→ TASK DESCRIPTION: Copy every line of the data in which the word "useSearchParams" occurs.

(Records excerpted from a collection)
Segment Open

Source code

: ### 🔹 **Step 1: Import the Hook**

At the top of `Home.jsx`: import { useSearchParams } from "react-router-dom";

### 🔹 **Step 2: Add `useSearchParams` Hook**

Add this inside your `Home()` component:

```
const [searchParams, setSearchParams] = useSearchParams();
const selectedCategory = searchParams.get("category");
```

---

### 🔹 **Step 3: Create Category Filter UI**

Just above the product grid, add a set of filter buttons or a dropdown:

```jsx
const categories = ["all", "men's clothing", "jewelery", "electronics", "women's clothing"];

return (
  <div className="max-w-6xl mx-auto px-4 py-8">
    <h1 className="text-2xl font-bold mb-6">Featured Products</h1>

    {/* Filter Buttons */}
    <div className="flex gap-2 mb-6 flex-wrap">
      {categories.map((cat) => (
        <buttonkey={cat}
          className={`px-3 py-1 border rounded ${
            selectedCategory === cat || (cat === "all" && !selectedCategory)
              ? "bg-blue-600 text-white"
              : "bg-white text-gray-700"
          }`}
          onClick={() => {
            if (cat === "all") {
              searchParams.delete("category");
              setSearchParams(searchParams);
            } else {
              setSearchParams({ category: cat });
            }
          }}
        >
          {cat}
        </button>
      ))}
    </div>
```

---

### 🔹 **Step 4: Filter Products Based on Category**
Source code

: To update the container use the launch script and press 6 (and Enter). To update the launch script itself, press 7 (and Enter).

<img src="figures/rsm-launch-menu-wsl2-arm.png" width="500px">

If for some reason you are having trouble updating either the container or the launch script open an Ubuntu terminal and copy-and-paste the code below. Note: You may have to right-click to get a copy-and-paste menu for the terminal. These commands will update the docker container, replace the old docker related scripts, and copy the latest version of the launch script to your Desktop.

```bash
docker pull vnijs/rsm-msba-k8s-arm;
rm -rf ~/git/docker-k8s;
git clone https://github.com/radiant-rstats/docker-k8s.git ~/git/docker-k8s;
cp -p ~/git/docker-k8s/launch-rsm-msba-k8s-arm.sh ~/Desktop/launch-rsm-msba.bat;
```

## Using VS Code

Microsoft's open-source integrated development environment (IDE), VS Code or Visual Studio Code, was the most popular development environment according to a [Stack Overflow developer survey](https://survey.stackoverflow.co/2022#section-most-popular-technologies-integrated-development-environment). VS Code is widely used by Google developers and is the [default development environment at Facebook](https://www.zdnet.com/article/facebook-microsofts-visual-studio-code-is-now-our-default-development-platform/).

Segment Closed
Segment Open

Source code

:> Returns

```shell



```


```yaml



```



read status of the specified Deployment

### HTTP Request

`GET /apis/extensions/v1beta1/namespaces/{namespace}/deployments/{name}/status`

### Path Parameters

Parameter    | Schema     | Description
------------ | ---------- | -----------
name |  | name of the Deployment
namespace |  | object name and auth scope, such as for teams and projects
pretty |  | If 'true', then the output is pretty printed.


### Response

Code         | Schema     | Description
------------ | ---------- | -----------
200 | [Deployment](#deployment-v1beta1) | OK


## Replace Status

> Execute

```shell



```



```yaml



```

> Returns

Segment Closed

→ SOLUTION TO THE PROBLEM:
At the top of `Home.jsx`: import { useSearchParams } from "react-router-dom";
### 🔹 **Step 2: Add `useSearchParams` Hook**
const [searchParams, setSearchParams] = useSearchParams();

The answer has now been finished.